Commodities firms have been under severe stress globally as China's economic growth slows and oil prices remain depressed. A string of coal mining firms filed for bankruptcy in the US last year. In Asia, Chinese commodities trader Tewoo Group Corp last year defaulted on its dollar bonds.
ING alleged in its Feb 12 filing that Agritrade's current predicament is due to "a massive and premeditated fraud" perpetuated by Mr Ng Xinwei and Mr Ng Say Pek, who founded the business.
Mr Bazul Ashhab, a lawyer representing Mr Ng Xinwei, said Mr Ng "has never been involved" in the company's trading business, which was run by Mr Ng Say Peck.

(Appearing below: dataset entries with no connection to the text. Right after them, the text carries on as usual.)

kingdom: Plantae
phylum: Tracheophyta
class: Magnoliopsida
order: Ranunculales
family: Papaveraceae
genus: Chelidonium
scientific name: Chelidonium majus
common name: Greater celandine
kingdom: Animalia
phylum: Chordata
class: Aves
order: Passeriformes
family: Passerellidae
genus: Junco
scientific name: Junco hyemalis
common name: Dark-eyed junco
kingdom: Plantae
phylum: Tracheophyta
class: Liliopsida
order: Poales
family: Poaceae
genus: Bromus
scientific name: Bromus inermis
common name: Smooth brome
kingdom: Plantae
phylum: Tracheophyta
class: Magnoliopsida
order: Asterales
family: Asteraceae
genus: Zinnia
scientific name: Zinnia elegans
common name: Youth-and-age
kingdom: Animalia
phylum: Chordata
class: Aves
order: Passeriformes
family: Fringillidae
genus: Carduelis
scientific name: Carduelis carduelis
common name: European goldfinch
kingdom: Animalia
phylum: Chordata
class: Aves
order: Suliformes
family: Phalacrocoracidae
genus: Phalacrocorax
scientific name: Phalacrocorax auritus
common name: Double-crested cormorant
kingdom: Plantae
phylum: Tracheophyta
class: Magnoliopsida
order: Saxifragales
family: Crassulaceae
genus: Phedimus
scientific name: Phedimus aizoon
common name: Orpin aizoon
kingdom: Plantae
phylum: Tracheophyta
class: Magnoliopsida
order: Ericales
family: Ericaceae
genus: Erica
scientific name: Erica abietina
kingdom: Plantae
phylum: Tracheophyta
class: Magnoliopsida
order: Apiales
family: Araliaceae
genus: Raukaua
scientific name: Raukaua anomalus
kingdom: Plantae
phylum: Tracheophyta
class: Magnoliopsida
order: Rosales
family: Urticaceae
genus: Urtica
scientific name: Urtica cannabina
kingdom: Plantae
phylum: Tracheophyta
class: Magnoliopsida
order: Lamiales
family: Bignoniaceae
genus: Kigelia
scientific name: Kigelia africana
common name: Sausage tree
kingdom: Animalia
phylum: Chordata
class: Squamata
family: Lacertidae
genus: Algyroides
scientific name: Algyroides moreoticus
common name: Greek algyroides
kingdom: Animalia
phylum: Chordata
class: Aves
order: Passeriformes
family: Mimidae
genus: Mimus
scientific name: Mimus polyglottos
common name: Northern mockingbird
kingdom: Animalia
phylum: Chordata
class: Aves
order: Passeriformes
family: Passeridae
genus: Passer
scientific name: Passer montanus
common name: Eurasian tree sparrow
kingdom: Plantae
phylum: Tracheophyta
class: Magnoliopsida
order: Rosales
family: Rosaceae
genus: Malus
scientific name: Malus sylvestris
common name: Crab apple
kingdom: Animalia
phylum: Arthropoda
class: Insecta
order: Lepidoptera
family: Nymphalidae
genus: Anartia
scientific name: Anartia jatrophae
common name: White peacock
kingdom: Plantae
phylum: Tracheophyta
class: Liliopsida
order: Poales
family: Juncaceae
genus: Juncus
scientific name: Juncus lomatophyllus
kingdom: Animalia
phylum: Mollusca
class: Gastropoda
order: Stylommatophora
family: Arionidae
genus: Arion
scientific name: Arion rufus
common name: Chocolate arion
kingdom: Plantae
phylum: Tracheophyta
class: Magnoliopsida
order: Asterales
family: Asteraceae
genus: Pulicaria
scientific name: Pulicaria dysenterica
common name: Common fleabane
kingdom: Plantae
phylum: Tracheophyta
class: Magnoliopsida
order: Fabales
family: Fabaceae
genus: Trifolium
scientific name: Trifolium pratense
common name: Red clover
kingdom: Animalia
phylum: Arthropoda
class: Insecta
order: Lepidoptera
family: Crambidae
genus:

When allegations of fraud surfaced, Mr Ng Xinwei immediately took steps to increase the scope of an independent financial adviser's role in carrying out investigations, which show that there is nothing that links Mr Ng Xinwei to the fraud perpetuated against Agritrade International, the lawyer said by e-mail.
Mr Ng Say Peck stepped down as chairman of Hong Kong-listed Agritrade Resources in February. There was no reply to an e-mail to his former company seeking comment from him. A Bloomberg reporter who visited his listed residence in Singapore was told that he was not there.
In the Feb 10 court filing, Mr Ng Xinwei said his father flew out of Singapore around Dec 21, he understood that Mr Ng Say Peck went to China, and had no knowledge if his father intended to return to Singapore.
A Singapore court dismissed this month an application by Agritrade International for a moratorium against lenders taking action, and it appointed interim judicial managers over the company. Since then, Mr Ng Xinwei still remains a director and is assisting the managers to negotiate a proposal from an investor to inject funds and repay its creditors, according to Mr Ng's lawyer.
ING Bank also alleged that Agritrade and Mr Ng Xinwei failed to disclose a raid by Singapore's Commercial Affairs Department of Agritrade's office on Jan 15.
A CAD spokesman said that it is "inappropriate to comment on ongoing investigations."
Agritrade International started off as a family-run palm oil trading firm in 1979. Hong Kong-listed Agritrade Resources said in November that coal prices have been declining due to "shrinking coal import" from major markets like China and India, and under such unfavourable markets, the group reduced its coal production.
Note: The article has been updated by Bloomberg for clarity.